* _Exercise instructions_
A: List every function called in the Julia code example in the thread on reading compressed files lazily.
B: According to the thread on reading compressed files lazily, why does Tar.jl fall short of what the asker wants?
C: Write a continuation of the thread on reading compressed files lazily, picking up after its final sentence.

* _Text shown_
How to read files from a compressed file (zip/gz) lazily?

I know how to use TranscodingStreams to read one file without fully decompress it first, what if the target.tar.gz contains multiple directories/files?

For zip files I would look at https://github.com/fhs/ZipFile.jl/blob/master/src/ZipFile.jl. Digging into the source there is an example:

julia> r = ZipFile.Reader("/tmp/example.zip");
julia> for f in r.files
          println("Filename: \$(f.name)")
          write(stdout, read(f, String));
       end
julia> close(r)

It appears that each “f” returned by r.files is a stream to read that file.

My quick searching didn’t see anything for tar other than https://github.com/JuliaIO/Tar.jl which doesn’t give you a stream to read a file, it will extract a file or files to a directory and you can read the contents from there.

Saved entries

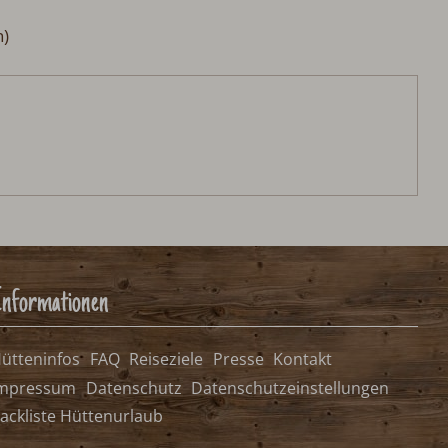
)
nformationen
ütteninfos
FAQ
Reiseziele
Presse
Kontakt
mpressum
Datenschutz
Datenschutzeinstellungen
ackliste Hüttenurlaub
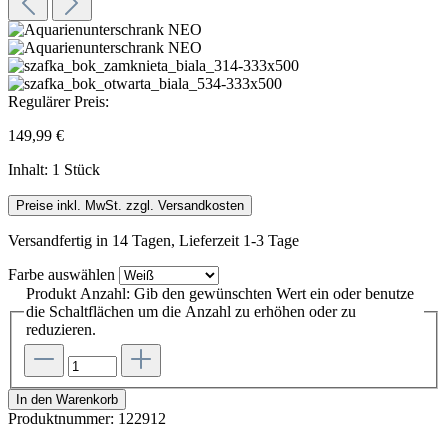
Regulärer Preis:
149,99 €
Inhalt:
1 Stück
Preise inkl. MwSt. zzgl. Versandkosten
Versandfertig in 14 Tagen, Lieferzeit 1-3 Tage
Farbe
auswählen
Produkt Anzahl: Gib den gewünschten Wert ein oder benutze
die Schaltflächen um die Anzahl zu erhöhen oder zu
reduzieren.
In den Warenkorb
Produktnummer:
122912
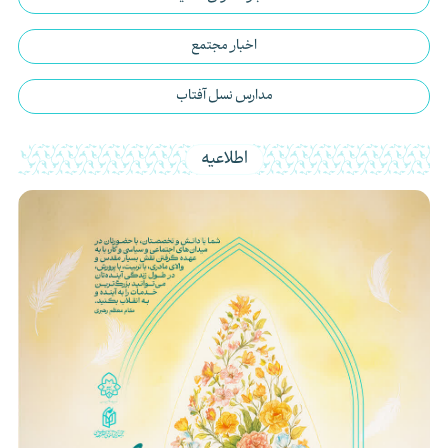
اخبار مجتمع
مدارس نسل آفتاب
اطلاعیه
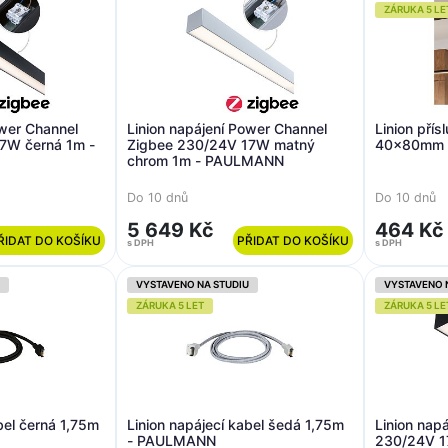
ZÁRUKA 5 LE
ower Channel
Linion napájení Power Channel
Linion přís
7W černá 1m -
Zigbee 230/24V 17W matný
40x80mm 
chrom 1m - PAULMANN
Do 10 dnů
Do 10 dnů
5 649 Kč
464 Kč
ŘIDAT DO KOŠÍKU
PŘIDAT DO KOŠÍKU
s DPH
s DPH
VYSTAVENO NA STUDIU
VYSTAVENO 
ZÁRUKA 5 LET
ZÁRUKA 5 LE
bel černá 1,75m
Linion napájecí kabel šedá 1,75m
Linion nap
- PAULMANN
230/24V 1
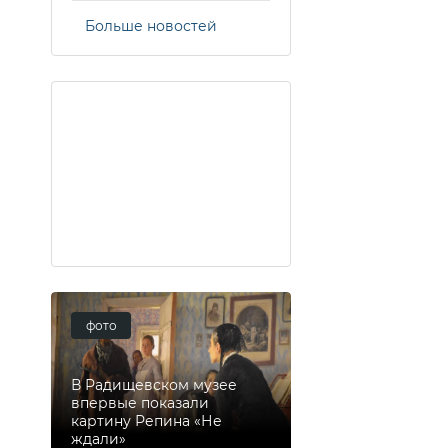
Больше новостей
фото
В Радищевском музее
впервые показали
картину Репина «Не
ждали»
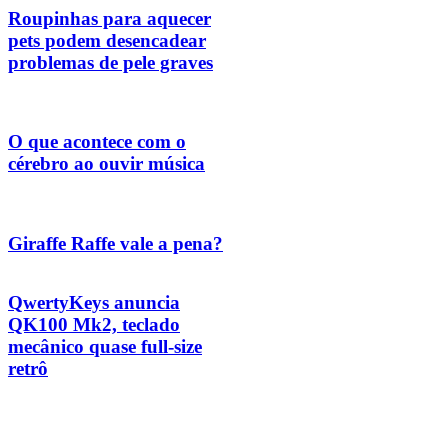
Roupinhas para aquecer
pets podem desencadear
problemas de pele graves
O que acontece com o
cérebro ao ouvir música
Giraffe Raffe vale a pena?
QwertyKeys anuncia
QK100 Mk2, teclado
mecânico quase full-size
retrô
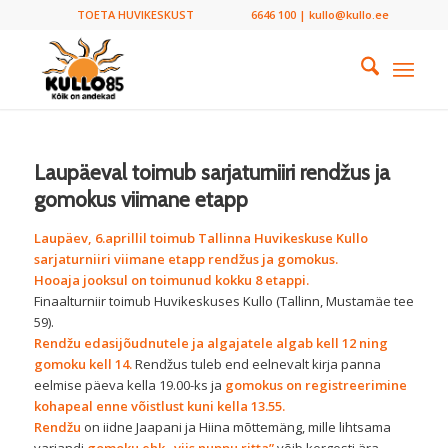
TOETA HUVIKESKUST
6646 100 | kullo@kullo.ee
Laupäeval toimub sarjaturniiri rendžus ja
gomokus viimane etapp
Laupäev, 6.aprillil toimub Tallinna Huvikeskuse Kullo
sarjaturniiri viimane etapp rendžus ja gomokus.
Hooaja jooksul on toimunud kokku 8 etappi.
Finaalturniir toimub Huvikeskuses Kullo (Tallinn, Mustamäe tee
59).
Rendžu edasijõudnutele ja algajatele algab kell 12 ning
gomoku kell 14.
Rendžus tuleb end eelnevalt kirja panna
eelmise päeva kella 19.00-ks ja
gomokus on registreerimine
kohapeal enne võistlust kuni kella 13.55.
Rendžu
on iidne Jaapani ja Hiina mõttemäng, mille lihtsama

* _Answer section_
A: ZipFile.Reader, println, write, read, close

B: Tar.jl doesn't give you a stream for reading a file. It extracts one or more files to a directory, and you then read the contents from there.

C:
From what I remember about the tar format it’s kind of annoying from an extraction point of view it’s basically:

  • file1 header
  • file1 contents
  • file2 header
  • file2 contents
  • file3 header
  • file3 contents
  • file4 header
  • file4 contents

Which is great when the file is written to tape (what it was designed for), no so great when you can randomly access the file. This means that if you want to extract file4, you need to read the header for file1, figure out how many bytes to skip, skip them, read the header for file2 figure out how many bytes to skip, skip them, rinse and repeat. Which can turn into a lot of IO operations. If the tar is compressed it gets even worse since you still have to perform the decompression for files 1, 2, and 3 in order to skip them.

1 Like

yes, I ended up trying to use a stream and manually parse the header. It’s extremely slow because Julia readline and string(s, newone) are allocating. Sigh, I gave up yesterday.

for the context, I was parsing the metadata.tar.gz of 200MB just text (when uncompressed it’s like 20G) of video metadatas.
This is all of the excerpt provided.